L'époque était tellement remuée par toutes ces questions, qui se rattachaient
d'ailleurs à celles des inhumations précipitées, qu'en 1763, le parlement de Paris
avait ordonné aux marguilliers 97 et aux fabriciens de rendre compte de l'état de
leurs cimetières. L'accumulation de mémoires dénonçant les abus provoqua un arrêt
de règlement en 1765 et il fut désormais interdit d'enterrer dans les cimetières de la
capitale, et a fortiori dans les églises. Ce mouvement de rejet à l'extérieur des villes,
bien qu'antique, subit toutefois des exceptions et tellement d'exceptions, que le
transfert des cimetières devint facultatif (art. 7 de la déclaration du roi du 6 mars
1776, enregistrée au parlement le 21 mai).

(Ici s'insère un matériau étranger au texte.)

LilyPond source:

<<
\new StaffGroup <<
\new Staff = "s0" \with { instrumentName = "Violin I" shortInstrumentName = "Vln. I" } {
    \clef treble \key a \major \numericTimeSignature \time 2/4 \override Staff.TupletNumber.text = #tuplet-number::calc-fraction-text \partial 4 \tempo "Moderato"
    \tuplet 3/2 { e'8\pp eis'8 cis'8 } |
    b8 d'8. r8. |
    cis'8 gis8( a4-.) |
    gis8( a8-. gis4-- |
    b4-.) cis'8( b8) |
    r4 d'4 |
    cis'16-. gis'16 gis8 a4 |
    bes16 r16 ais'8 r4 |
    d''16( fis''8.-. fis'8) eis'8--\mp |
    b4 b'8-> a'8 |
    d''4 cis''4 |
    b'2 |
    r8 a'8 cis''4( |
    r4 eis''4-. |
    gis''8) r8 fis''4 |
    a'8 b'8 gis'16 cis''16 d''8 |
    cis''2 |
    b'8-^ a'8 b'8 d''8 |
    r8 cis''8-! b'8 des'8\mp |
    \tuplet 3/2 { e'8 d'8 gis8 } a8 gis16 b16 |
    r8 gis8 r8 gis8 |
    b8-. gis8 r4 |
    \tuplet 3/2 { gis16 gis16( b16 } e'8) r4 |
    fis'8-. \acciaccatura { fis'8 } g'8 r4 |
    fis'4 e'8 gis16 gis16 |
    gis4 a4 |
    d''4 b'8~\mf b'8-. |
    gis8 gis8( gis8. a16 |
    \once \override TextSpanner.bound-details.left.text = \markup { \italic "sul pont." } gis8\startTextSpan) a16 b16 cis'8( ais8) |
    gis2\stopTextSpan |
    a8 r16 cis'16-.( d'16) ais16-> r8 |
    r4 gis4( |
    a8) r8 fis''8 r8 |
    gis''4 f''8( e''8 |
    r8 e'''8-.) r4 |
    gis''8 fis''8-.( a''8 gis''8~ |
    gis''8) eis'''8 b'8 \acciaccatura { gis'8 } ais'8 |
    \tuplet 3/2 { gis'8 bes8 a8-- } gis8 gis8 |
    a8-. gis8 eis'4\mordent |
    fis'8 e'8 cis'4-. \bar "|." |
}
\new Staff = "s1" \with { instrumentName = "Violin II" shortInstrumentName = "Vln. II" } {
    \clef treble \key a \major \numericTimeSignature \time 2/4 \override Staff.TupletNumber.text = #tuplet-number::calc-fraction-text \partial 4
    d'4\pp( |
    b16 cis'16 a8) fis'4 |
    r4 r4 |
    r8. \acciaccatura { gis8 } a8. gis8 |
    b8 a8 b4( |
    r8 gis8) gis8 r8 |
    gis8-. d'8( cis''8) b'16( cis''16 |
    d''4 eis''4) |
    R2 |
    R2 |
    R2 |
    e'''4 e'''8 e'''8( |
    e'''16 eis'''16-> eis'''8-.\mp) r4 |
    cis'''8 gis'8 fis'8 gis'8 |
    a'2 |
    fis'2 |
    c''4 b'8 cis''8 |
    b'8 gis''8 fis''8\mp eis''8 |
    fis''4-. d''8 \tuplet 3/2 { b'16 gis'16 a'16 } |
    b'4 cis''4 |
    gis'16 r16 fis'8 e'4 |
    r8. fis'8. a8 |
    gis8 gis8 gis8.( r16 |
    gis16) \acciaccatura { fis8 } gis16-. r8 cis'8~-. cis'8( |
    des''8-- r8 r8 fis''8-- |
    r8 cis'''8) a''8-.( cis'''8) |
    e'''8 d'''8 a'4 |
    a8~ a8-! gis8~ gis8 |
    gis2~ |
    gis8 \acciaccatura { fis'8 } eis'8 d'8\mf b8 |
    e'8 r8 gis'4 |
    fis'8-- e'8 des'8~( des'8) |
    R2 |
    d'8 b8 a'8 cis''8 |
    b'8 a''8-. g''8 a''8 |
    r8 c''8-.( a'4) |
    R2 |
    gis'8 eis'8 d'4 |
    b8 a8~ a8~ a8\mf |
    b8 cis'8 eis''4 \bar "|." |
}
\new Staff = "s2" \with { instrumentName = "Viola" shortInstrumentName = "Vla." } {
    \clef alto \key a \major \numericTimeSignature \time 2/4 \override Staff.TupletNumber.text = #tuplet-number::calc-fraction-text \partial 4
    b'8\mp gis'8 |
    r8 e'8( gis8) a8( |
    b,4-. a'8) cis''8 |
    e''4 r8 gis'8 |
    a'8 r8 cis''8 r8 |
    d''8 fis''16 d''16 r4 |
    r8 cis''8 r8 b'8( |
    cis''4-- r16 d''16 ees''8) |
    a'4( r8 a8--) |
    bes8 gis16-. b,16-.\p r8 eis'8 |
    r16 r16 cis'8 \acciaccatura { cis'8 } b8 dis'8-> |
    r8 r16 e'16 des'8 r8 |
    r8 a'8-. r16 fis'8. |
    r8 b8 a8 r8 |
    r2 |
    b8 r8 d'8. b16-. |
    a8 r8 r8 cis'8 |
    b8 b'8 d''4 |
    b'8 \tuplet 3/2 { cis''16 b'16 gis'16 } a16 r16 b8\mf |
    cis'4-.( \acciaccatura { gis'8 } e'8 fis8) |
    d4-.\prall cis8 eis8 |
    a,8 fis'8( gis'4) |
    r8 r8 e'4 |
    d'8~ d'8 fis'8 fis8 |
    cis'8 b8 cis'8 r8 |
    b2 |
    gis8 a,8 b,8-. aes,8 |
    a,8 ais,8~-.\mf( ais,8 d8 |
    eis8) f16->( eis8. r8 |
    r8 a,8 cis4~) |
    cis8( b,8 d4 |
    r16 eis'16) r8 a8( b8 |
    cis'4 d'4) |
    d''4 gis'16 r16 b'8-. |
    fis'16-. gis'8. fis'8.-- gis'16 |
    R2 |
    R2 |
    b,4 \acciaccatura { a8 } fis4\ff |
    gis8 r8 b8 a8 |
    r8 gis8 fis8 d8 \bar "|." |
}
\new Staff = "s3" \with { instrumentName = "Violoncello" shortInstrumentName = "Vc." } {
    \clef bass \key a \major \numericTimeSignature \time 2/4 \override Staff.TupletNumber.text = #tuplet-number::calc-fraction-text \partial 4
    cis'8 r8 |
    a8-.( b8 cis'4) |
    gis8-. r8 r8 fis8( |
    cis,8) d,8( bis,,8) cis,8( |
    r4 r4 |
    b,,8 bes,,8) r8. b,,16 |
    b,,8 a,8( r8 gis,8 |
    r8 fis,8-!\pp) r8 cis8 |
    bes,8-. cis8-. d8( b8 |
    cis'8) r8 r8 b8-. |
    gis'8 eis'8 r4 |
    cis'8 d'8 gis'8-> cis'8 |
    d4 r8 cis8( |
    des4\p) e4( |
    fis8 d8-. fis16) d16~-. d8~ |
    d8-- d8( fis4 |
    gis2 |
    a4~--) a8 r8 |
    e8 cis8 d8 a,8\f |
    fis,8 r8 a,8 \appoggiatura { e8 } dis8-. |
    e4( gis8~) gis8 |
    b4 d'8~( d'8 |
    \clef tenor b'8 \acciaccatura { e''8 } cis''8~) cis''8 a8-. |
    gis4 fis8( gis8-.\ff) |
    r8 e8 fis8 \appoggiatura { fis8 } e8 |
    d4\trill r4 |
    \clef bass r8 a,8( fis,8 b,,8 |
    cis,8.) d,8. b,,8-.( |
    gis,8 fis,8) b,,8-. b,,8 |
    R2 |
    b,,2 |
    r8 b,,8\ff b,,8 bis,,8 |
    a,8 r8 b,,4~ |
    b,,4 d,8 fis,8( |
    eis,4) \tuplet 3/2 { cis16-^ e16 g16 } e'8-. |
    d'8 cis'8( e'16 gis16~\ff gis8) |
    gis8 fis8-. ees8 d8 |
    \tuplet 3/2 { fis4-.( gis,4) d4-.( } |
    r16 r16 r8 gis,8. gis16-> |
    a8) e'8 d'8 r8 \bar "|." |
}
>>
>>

Cependant, cette mesure provoqua un des plus grands moments historiques de
l'hygiène naissante. Racontées pendant le XIXème siècle en toutes occasions et en
particulier pour stimuler la réalisation d'opérations biologiquement menaçantes, les
exhumations du cimetière des Innocents impressionnèrent pour longtemps
l'imagination collective.
Ce charnier, où s'empilaient les cadavres depuis 700 ans, dominait les rues
voisines de plus de 10 pieds (3,24 m). La fosse commune, où l'on était enterré
faute de place plus que faute d'argent 98, était ouverte pendant trois ans et 30 cm de
terre seulement protégeaient ses 1 500 cadavres entassés, des méfaits des
anatomistes, de leurs pourvoyeurs et des chiens errants. Des cas très graves
d'asphyxie et des éventrations de murs laissant passer les cadavres corrompus
s'étant produits dans les caves voisines du cimetière, le transfert en fut décidé en
1785 et s'acheva trois ans plus tard. Plus de 20 000 cadavres de tous âges ont été
ainsi déplacés et ceci, à en croire Thouret, sans qu'aucun accident sérieux ne se
produise ; néanmoins, cette version sera discutée pendant tout le XIXème siècle.
Lors des tueries révolutionnaires de 1830, on enterra vivement tous les cadavres
là où ils se trouvaient car leur transport vers un cimetière, dans une ville dépavée et
hérissée de barricades, n'était pas toujours possible, et la température très élevée
(25 degré Réaumur) ne permettait pas d'attendre la fin des combats. Or, au Marché
des Innocents, construit sur l'ancien cimetière, on découvrit encore, en creusant,
une grande quantité de cadavres en décomposition dans la terre noire et grasse 99,
ce qui laissa supposer que le travail n'avait pas été parfaitement accompli en 1785 et
que si l'on avait déjà menti là dessus, on avait pu camoufler bien autre chose.


96 MARET, Mémoire sur l'usage où l'on est d'enterrer les morts dans les églises et dans les
enceintes des villes, Dijon, 1775. BROUARDEL, id., p. 393.
97 Membres du bureau du conseil de fabrique d'une paroisse.
98 Il n'y avait que très peu de sépultures individuelles dans ce cimetière.
99 Dr. H. BAYARD, "Mémoire sur la topographie médicale du IVème arrondissement de la ville
de Paris; recherches historiques et statistiques sur les conditions hygiéniques des quartiers qui
composent cet arrondissement", HPML, XXVIII, (1842), p. 250.